Exercise description -
Pick out every row below that contains the word "minimum" and copy each of those rows in full.

Source data -

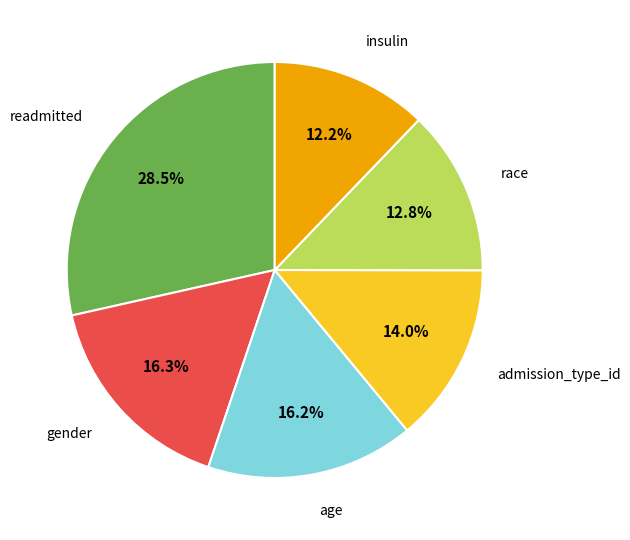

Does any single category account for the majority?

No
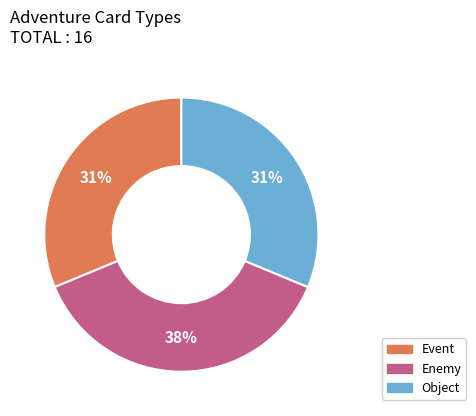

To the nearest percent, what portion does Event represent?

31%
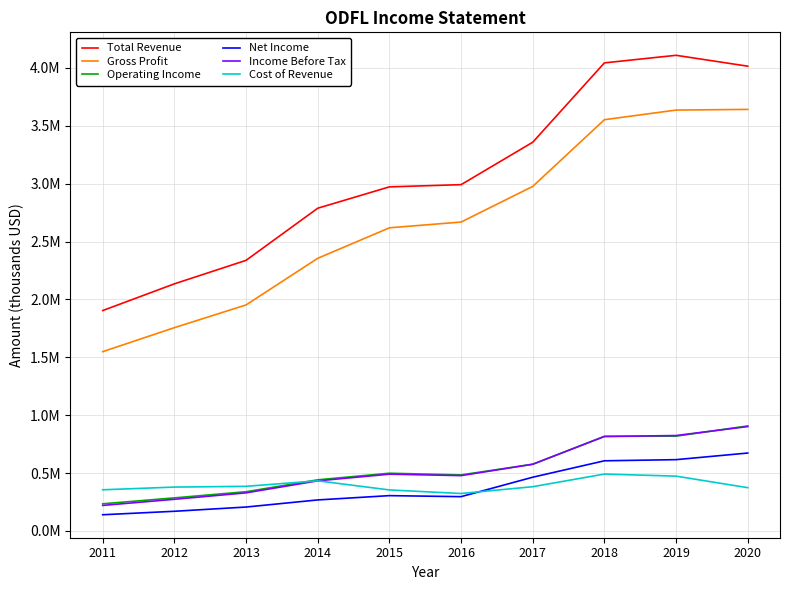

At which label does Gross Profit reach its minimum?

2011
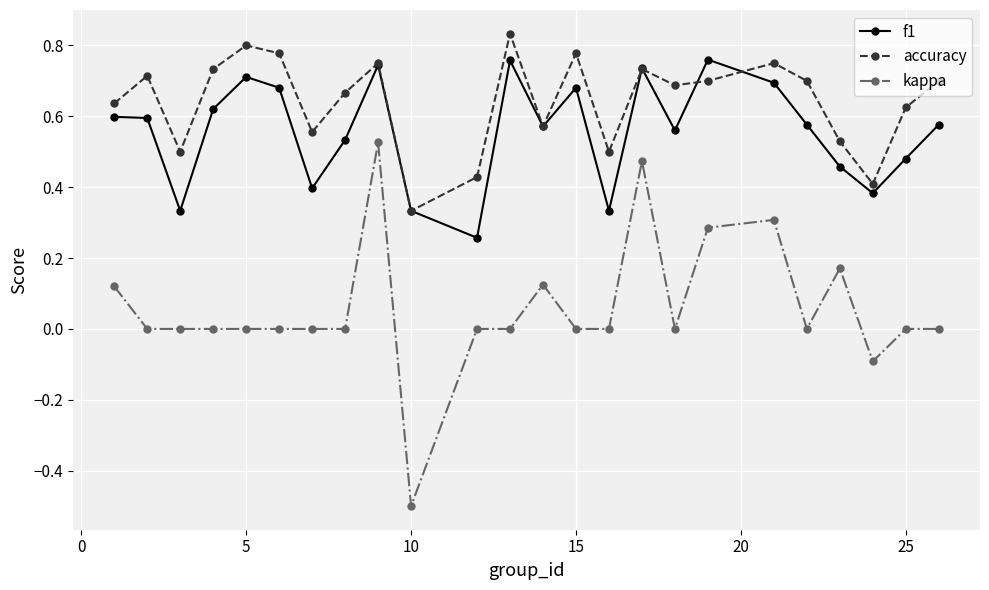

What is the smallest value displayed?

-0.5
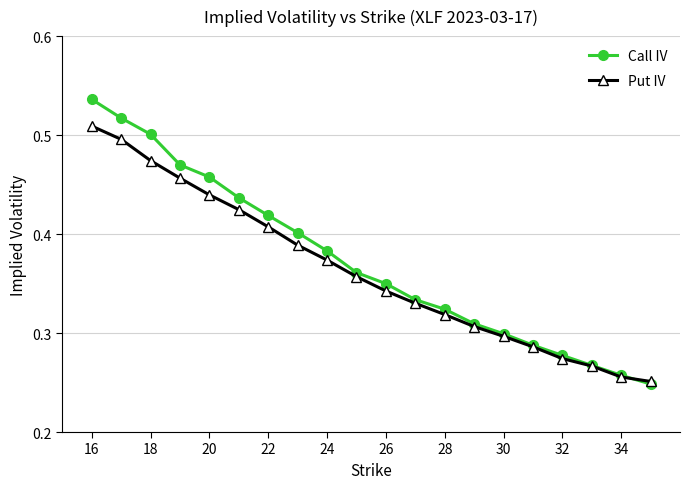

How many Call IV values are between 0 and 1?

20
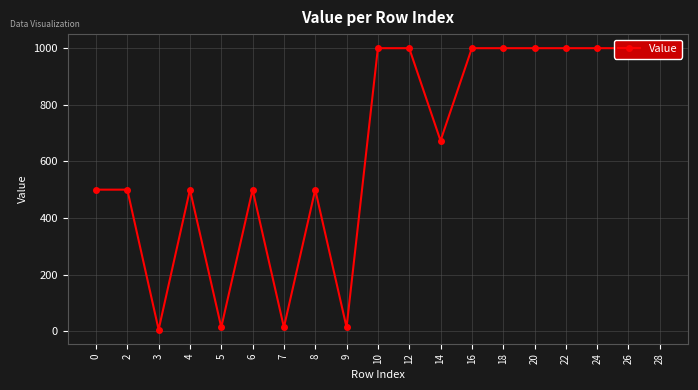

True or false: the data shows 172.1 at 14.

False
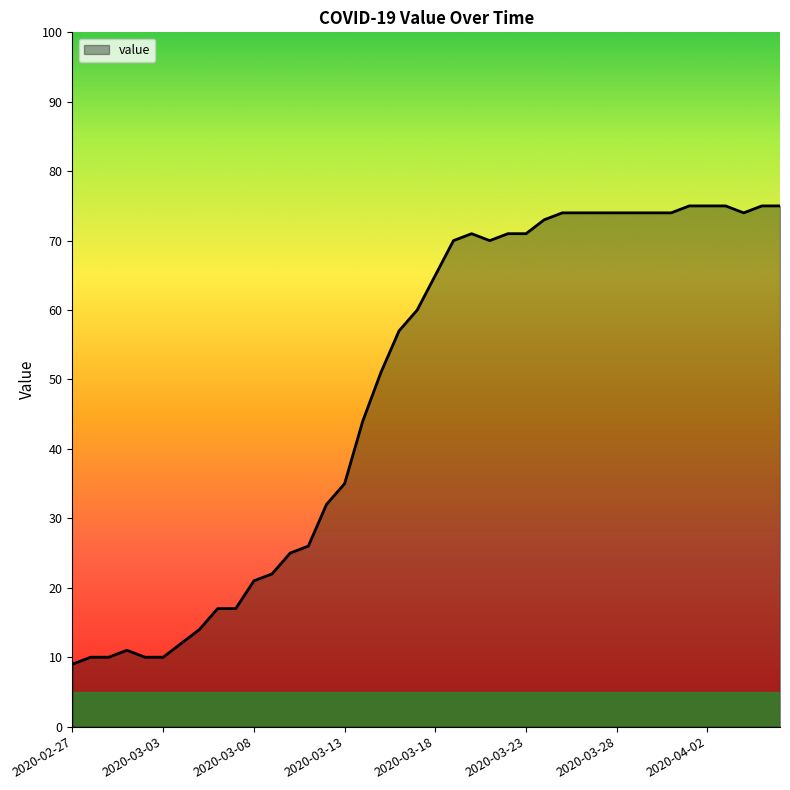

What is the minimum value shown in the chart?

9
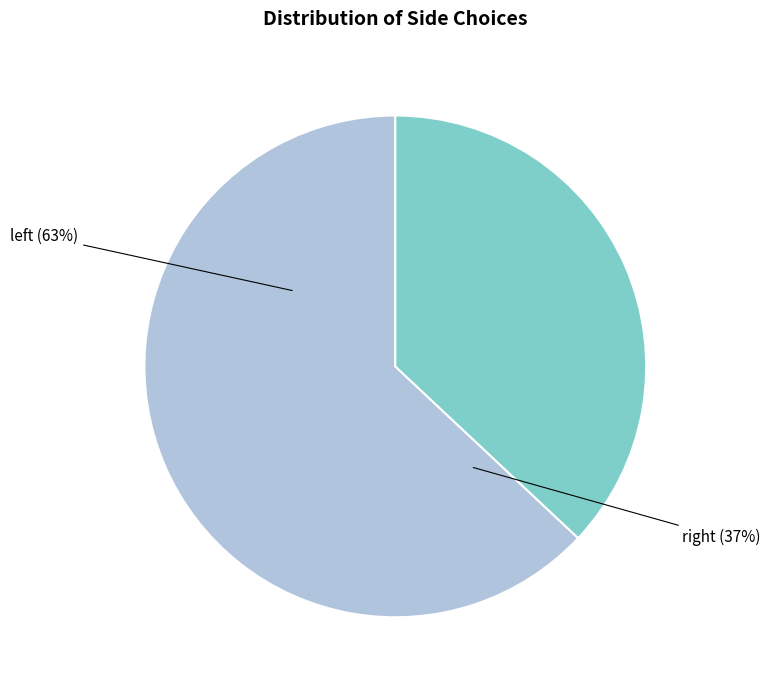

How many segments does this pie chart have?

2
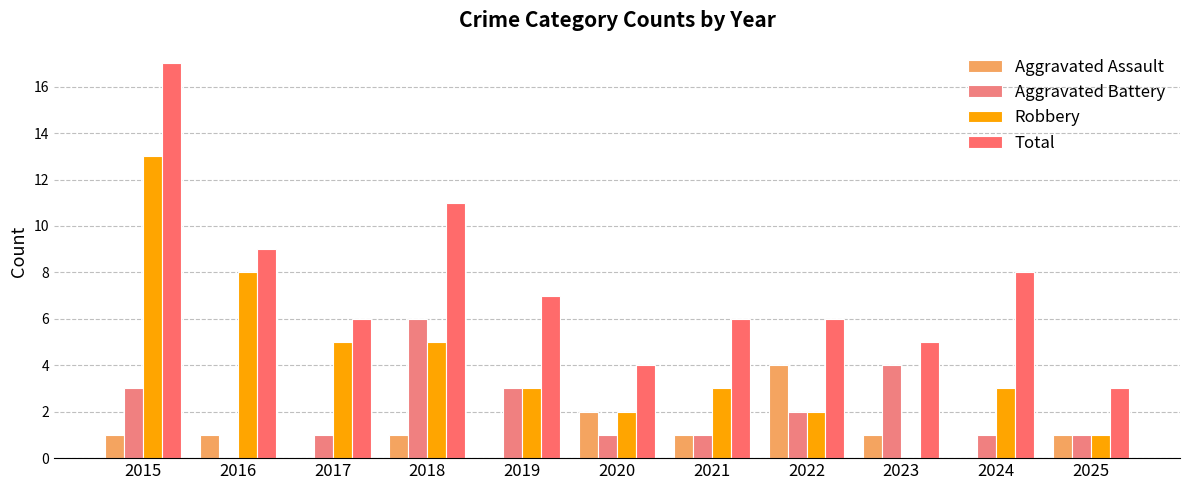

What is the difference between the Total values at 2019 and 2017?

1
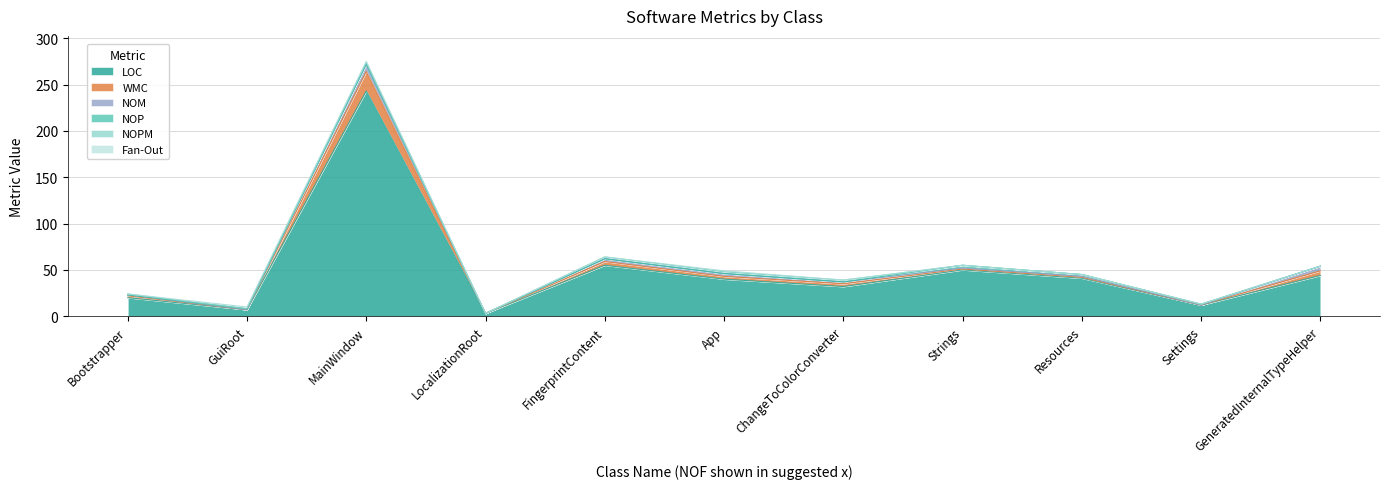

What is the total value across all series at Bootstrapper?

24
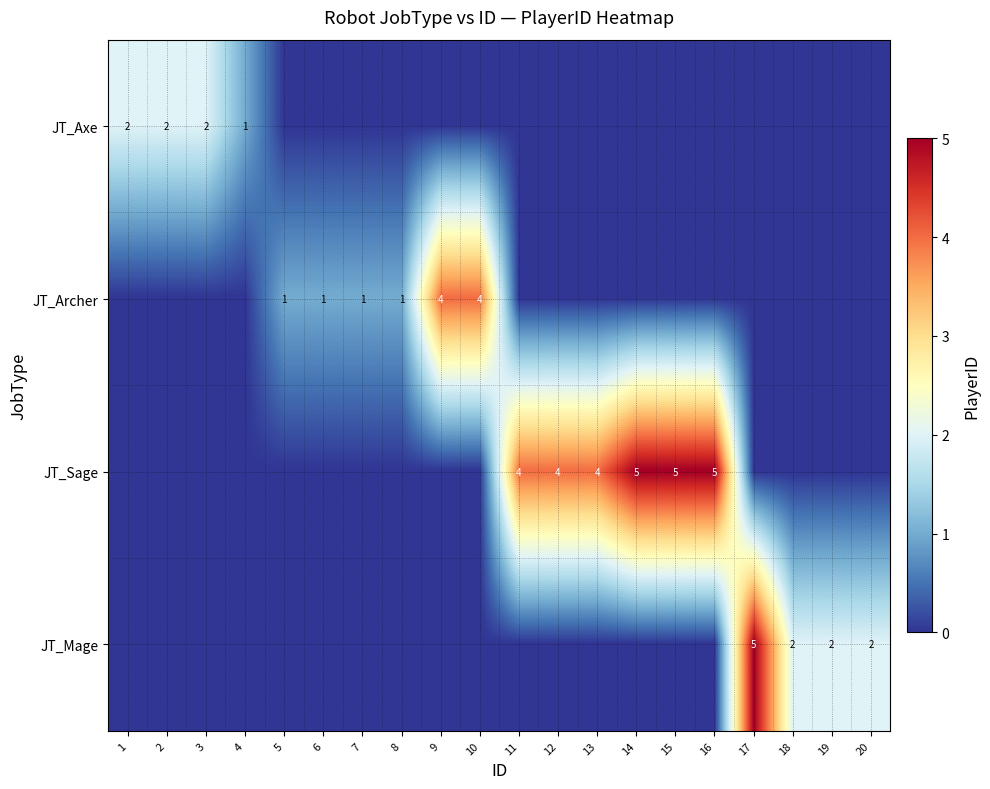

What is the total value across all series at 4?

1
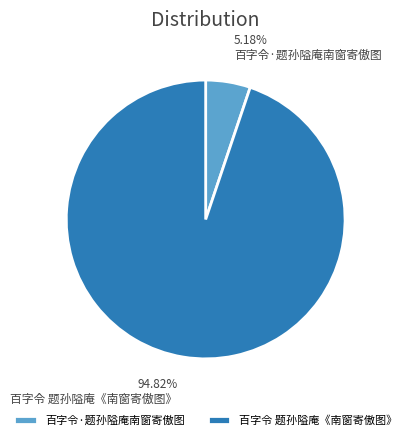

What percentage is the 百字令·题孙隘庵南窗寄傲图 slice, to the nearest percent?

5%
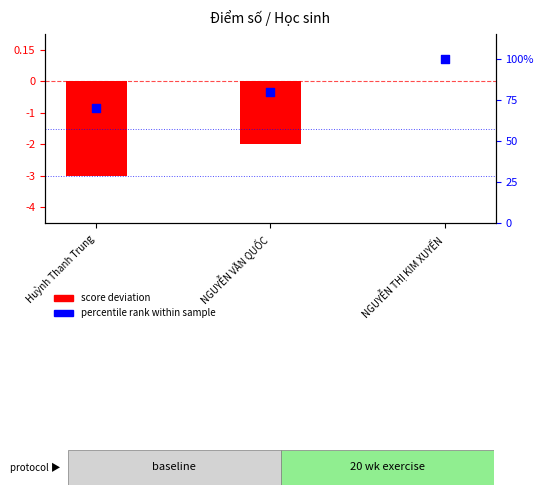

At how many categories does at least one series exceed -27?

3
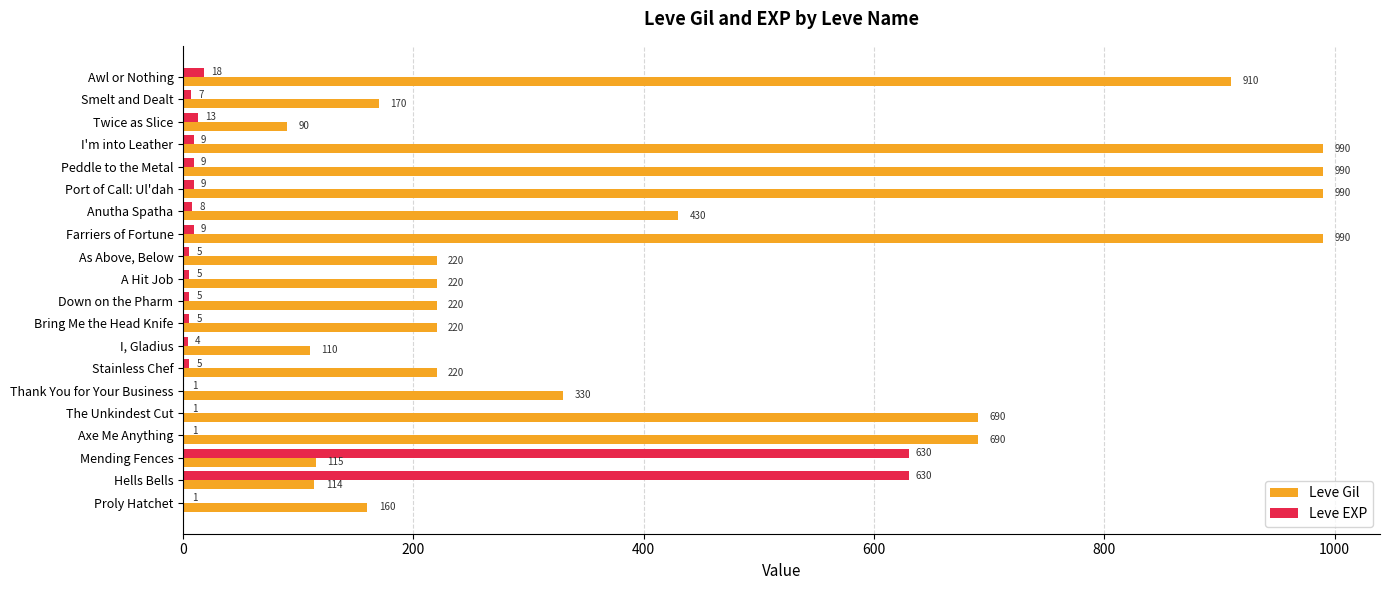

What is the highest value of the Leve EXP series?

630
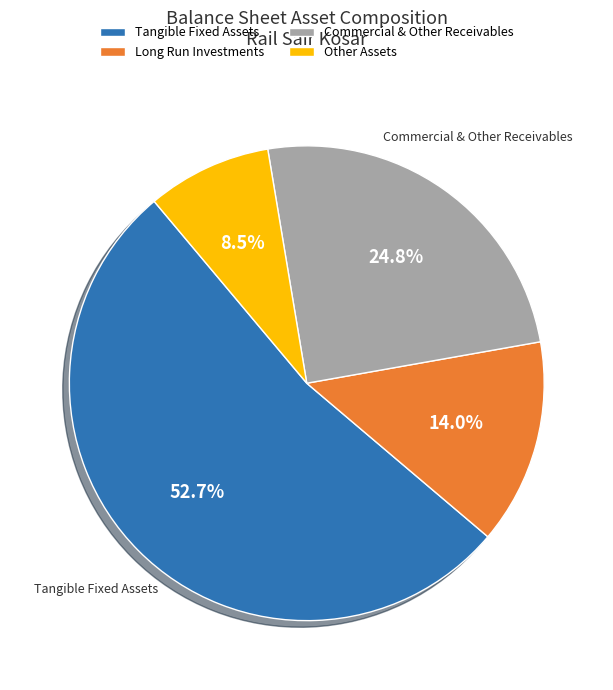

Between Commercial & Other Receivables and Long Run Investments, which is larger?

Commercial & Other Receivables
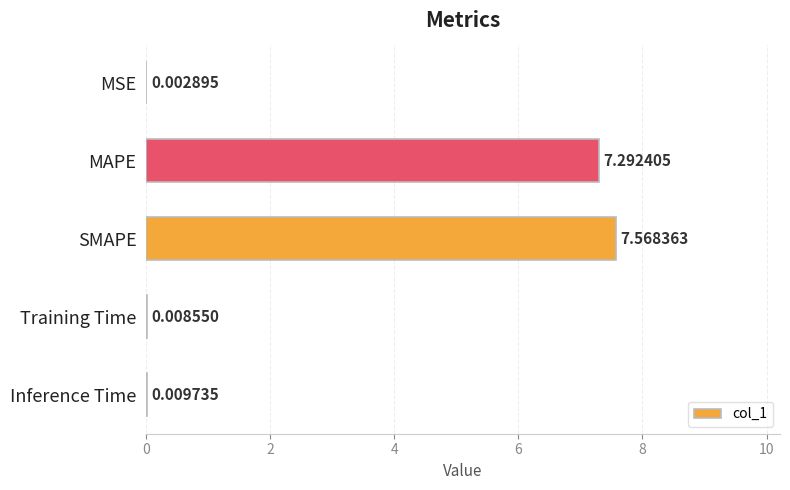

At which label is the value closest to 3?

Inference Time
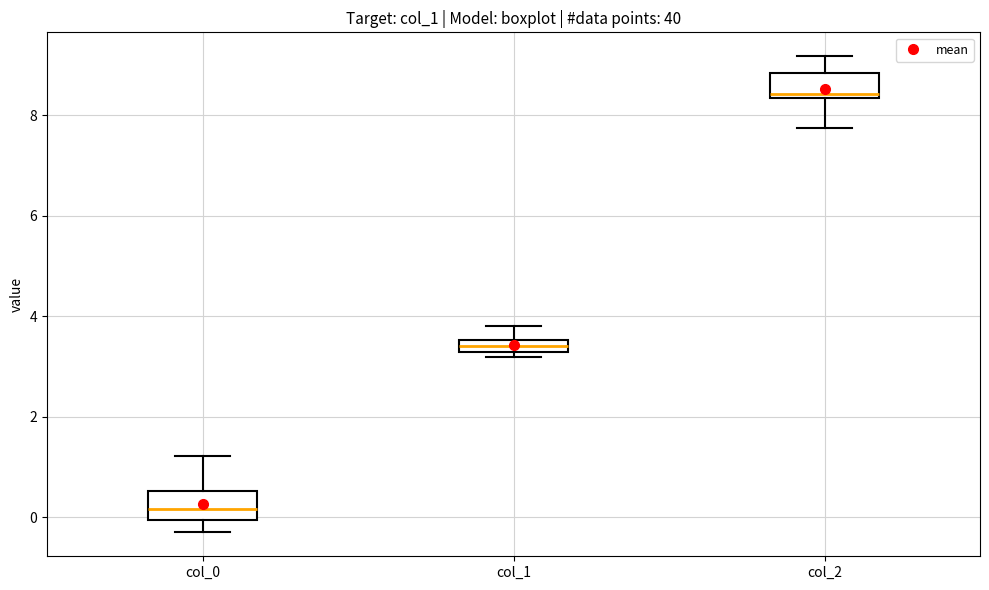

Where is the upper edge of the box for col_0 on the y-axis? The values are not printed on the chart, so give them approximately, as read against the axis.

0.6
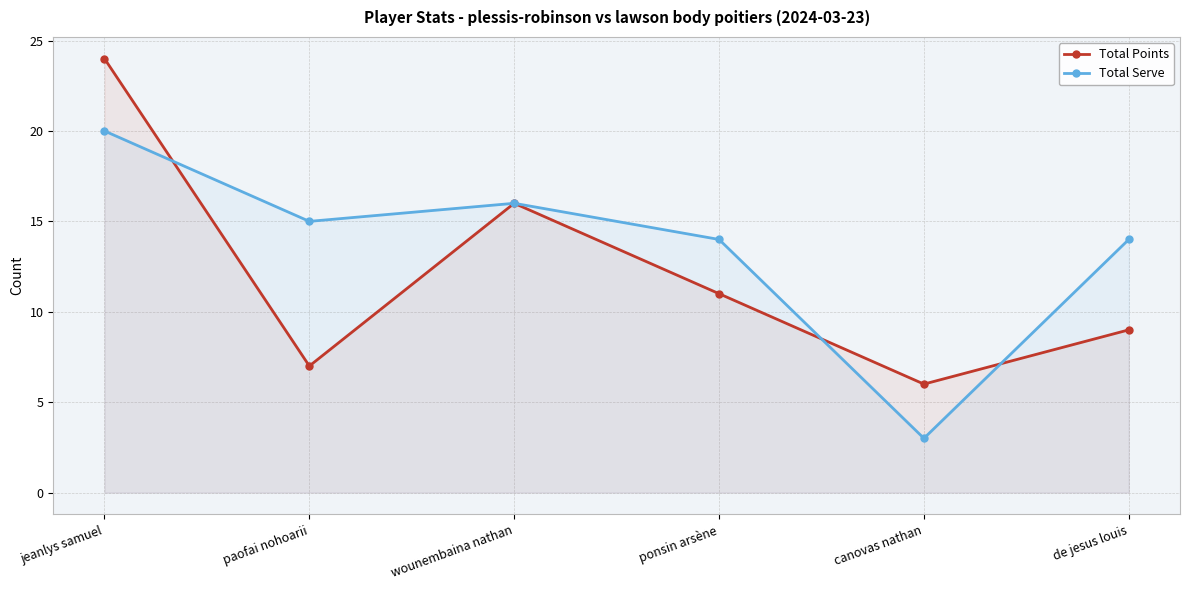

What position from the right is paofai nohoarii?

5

Result -
At which label does Gross Profit reach its minimum?
What is the minimum value shown in the chart?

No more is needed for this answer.